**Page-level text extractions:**
⟨

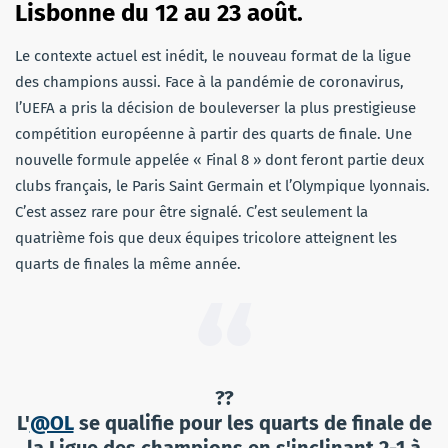
Lisbonne du 12 au 23 août.
Le contexte actuel est inédit, le nouveau format de la ligue
des champions aussi. Face à la pandémie de coronavirus,
l’UEFA a pris la décision de bouleverser la plus prestigieuse
compétition européenne à partir des quarts de finale. Une
nouvelle formule appelée « Final 8 » dont feront partie deux
clubs français, le Paris Saint Germain et l’Olympique lyonnais.
C’est assez rare pour être signalé. C’est seulement la
quatrième fois que deux équipes tricolore atteignent les
quarts de finales la même année.
??
L'
@OL
se qualifie pour les quarts de finale de
la Ligue des champions en s'inclinant 2-1 à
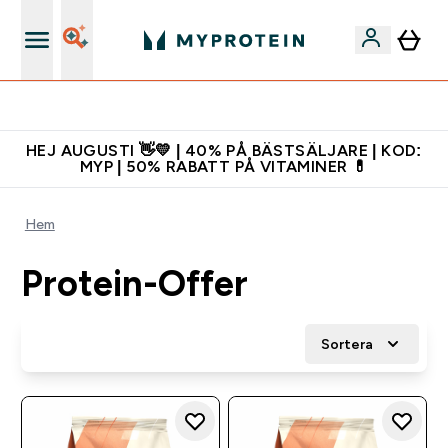
Gratis shaker för nya kunder
HEJ AUGUSTI 👋💛 | 40% PÅ BÄSTSÄLJARE | KOD:
MYP | 50% RABATT PÅ VITAMINER 💊
Hem
Protein-Offer
Sortera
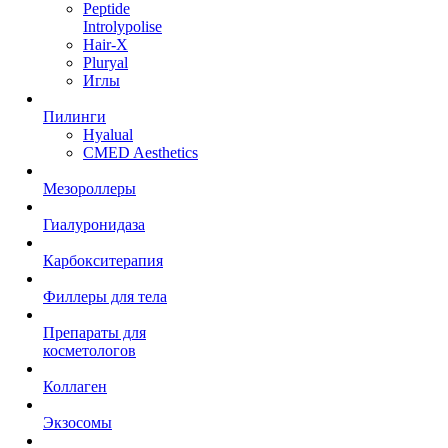
Peptide
Introlypolise
Hair-X
Pluryal
Иглы
Пилинги
Hyalual
CMED Aesthetics
Мезороллеры
Гиалуронидаза
Карбокситерапия
Филлеры для тела
Препараты для
косметологов
Коллаген
Экзосомы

⟩

**What needs to be done:** Above are records; count the lines among them that include the word "champions", and give only the number.

**Exercise response:** 2